I'm working on a web application that uses a barcode scanner device. Users scan barcodes, I redirect them to the appropriated page.

Problem:

The scan device I'm using triggers "keypress" events ONLY when the user is in a input box element

window.addEventListener("keypress", function (event) {
    // do something with the event
}

I would like to be able to scan barcodes from ANYWHERE in my application (even when I'm not in an input box). (Yes I know that the code above will fire for every character, I have a timer based algorithm to know if it's a barcode reader or a person typing.).

So far :

I looked at this, so I tried to replace the accepted solution's selector with a more general selector (window or document) without luck. Is there other events more appropriated for this task? I'm open to suggestions on doing it another way.

--EDIT-- :

After more research I came across this. The problem is that my view might not have any input. Just plain text

Thank you

  • You could try `document.addEventListener`, but your existing code should also work. – Rick Hitchcock Aug 16 '18 at 21:09
  • Check out [this thread](https://stackoverflow.com/questions/21633537/javascript-how-to-read-a-hand-held-barcode-scanner-best) and see if it can offer you any assistance. It looks like you need to listen for a couple of events `keydown` and `textInput` – Adam H Aug 16 '18 at 21:18
  • @AdamH Thank you for the response. I don't think that [this](https://stackoverflow.com/questions/11290898/detect-when-input-box-filled-by-keyboard-and-when-by-barcode-scanner/15354814#15354814) answer will work as `$(document).on({keyup: ...` is not picking up the scanner's output.

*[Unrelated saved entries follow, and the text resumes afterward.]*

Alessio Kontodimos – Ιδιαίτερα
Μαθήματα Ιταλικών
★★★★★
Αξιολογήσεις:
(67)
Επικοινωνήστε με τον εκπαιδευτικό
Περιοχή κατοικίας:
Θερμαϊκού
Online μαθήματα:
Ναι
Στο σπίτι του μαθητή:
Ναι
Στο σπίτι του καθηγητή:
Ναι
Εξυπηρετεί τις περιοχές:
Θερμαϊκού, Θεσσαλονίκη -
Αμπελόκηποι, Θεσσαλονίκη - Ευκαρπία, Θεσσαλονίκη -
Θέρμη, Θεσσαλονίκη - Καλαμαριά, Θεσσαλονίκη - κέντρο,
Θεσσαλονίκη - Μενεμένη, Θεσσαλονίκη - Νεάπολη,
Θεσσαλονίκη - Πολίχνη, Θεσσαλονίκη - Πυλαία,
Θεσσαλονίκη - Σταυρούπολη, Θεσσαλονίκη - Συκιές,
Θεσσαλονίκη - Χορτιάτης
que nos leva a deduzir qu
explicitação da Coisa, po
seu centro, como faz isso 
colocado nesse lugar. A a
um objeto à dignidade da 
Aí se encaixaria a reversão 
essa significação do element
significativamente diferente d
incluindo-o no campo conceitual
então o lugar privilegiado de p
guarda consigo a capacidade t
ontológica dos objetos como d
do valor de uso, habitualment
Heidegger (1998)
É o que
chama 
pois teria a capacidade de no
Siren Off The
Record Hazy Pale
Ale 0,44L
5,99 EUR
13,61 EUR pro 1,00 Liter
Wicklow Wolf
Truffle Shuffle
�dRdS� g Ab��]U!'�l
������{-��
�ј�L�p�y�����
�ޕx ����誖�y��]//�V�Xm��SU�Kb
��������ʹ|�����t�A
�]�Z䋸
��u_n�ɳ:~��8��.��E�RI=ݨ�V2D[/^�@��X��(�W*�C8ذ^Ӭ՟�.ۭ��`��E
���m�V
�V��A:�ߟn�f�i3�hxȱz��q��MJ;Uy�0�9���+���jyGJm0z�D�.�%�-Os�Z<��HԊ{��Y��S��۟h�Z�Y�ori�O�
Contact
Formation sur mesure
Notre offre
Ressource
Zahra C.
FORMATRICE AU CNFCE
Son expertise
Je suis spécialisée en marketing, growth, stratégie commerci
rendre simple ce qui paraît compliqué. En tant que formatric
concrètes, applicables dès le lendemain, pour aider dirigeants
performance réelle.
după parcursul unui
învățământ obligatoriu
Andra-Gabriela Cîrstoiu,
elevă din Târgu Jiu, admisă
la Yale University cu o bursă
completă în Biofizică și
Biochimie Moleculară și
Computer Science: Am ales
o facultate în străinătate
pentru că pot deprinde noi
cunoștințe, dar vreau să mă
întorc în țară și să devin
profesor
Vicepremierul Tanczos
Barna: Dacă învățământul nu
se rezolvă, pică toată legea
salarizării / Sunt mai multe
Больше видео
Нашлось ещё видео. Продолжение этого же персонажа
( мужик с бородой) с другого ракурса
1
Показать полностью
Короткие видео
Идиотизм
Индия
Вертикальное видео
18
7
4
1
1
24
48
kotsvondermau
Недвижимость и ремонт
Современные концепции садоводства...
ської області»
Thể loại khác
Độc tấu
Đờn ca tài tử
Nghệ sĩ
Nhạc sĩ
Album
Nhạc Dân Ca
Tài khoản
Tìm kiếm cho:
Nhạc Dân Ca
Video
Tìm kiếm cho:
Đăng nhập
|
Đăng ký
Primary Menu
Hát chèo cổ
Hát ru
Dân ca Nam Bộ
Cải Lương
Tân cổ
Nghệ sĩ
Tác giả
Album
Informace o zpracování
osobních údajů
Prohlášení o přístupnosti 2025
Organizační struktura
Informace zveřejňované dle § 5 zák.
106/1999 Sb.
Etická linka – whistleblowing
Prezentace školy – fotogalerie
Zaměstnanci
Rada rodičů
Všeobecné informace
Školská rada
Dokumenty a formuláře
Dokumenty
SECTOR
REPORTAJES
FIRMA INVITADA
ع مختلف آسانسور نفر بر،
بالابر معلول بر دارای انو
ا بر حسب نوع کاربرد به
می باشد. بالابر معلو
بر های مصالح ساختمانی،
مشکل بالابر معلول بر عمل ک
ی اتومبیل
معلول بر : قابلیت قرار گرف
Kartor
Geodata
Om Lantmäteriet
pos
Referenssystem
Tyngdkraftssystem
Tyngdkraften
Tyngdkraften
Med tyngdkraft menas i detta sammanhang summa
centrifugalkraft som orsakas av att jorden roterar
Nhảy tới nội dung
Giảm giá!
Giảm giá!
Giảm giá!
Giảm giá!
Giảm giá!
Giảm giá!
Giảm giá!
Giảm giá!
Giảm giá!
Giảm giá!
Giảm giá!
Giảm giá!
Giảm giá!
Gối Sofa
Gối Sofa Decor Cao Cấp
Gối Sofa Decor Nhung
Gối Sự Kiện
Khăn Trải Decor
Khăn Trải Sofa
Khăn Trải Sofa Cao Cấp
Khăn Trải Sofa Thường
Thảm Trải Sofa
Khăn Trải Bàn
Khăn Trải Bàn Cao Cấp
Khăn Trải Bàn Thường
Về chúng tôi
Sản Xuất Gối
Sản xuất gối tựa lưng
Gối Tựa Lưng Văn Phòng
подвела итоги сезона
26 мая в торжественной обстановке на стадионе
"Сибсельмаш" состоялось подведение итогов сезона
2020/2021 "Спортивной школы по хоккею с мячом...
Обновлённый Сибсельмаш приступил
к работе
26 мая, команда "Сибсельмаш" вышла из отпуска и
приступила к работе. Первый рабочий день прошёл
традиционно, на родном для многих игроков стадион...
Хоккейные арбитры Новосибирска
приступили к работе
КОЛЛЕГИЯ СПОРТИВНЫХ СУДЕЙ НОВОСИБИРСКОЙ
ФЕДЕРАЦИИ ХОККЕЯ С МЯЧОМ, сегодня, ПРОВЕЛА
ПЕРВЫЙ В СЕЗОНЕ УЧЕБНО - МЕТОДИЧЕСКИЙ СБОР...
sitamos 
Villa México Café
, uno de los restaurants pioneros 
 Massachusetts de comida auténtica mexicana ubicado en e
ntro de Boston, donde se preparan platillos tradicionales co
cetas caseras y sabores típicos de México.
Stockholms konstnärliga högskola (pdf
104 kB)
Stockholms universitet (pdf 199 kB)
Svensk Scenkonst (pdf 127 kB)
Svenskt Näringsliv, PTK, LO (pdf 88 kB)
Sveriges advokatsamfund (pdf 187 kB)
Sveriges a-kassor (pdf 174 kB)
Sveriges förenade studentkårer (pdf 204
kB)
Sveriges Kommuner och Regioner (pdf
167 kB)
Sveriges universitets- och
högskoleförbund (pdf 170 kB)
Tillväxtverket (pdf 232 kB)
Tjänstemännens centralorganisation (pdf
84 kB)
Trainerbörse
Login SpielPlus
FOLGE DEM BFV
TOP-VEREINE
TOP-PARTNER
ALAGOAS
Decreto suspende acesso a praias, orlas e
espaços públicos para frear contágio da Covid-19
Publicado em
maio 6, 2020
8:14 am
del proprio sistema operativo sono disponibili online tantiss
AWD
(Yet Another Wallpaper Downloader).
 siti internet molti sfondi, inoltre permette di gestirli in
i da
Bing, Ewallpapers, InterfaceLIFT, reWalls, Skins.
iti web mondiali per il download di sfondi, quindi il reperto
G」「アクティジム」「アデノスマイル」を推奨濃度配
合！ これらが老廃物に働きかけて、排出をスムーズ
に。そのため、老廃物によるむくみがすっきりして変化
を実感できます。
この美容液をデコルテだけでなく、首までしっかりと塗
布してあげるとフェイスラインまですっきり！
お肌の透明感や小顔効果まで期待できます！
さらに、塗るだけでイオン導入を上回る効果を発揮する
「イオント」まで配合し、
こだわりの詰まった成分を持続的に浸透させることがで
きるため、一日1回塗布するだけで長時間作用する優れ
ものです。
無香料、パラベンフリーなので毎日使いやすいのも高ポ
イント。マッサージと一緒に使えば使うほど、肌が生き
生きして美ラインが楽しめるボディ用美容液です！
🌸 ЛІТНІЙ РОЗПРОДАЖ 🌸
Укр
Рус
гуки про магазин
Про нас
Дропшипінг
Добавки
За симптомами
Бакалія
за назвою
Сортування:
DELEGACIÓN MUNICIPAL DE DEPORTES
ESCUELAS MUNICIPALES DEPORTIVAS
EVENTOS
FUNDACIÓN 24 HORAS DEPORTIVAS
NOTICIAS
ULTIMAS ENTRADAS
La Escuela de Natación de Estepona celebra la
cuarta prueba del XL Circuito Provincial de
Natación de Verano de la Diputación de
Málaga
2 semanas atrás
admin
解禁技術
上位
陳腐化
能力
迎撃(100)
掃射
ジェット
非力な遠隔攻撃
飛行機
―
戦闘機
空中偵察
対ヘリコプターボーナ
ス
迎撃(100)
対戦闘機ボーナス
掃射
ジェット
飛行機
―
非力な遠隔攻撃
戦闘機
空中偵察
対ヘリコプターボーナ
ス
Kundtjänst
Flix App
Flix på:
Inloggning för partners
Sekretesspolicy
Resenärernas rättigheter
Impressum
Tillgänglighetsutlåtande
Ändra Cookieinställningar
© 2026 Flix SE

I put break points on that part and it's picking up the keyboard fine but not the scanner (when you are not in a input box). – ObjectOrientedPirate Aug 16 '18 at 22:47
  • What about the possible solutions in the question I linked? sounds like they were having the exact same issue that you were. There are a few possible solutions in that thread. – Adam H Aug 17 '18 at 14:12
  • @AdamH I went through the thread. Almost all possible solutions. But they are all assuming that there is a input box in the view. They are basically focusing the input and then reading the keypress event. But my view might not have input boxes and I wrote in my edit. I think it is currently impossible (from a javascript point of view) to get the input from a barcode scanner device if there is no input in your page you can focus to. – ObjectOrientedPirate Aug 17 '18 at 14:27
  • @ObjectOrientedPirate read this thread again, https://stackoverflow.com/questions/21633537/javascript-how-to-read-a-hand-held-barcode-scanner-best, the top answers are not suggesting you attach to an input. They are all attaching to either window or document and listening for either `textInput` or `keydown` – Adam H Aug 17 '18 at 15:26
  • @AdamH events ["keydown", "keyup", "keypress"] in the document are triggered (even if there is no input box). On a debugging point of view, I see that keys from keyboard trigger the above events no matter what. Sadly the barcode reader only trigger the above event if the user is focused on an input box. I gave a shot to "textInput" event but it's not working either. If I have time, I'll make a code snippet so we can both agree on the playground and test the same things – ObjectOrientedPirate Aug 17 '18 at 15:46

1 Answers1

4

Here is for people that may want to know the answer:

For some reason, the following code works with all the scanner I've tested:

document.body.addEventListener("keydown", function(e) {
    // your handler here
}, true)

Note that the boolean true can also be false. Why it didn't work for "window.addEventListener" nor for "document.addEventListener"? I don't know.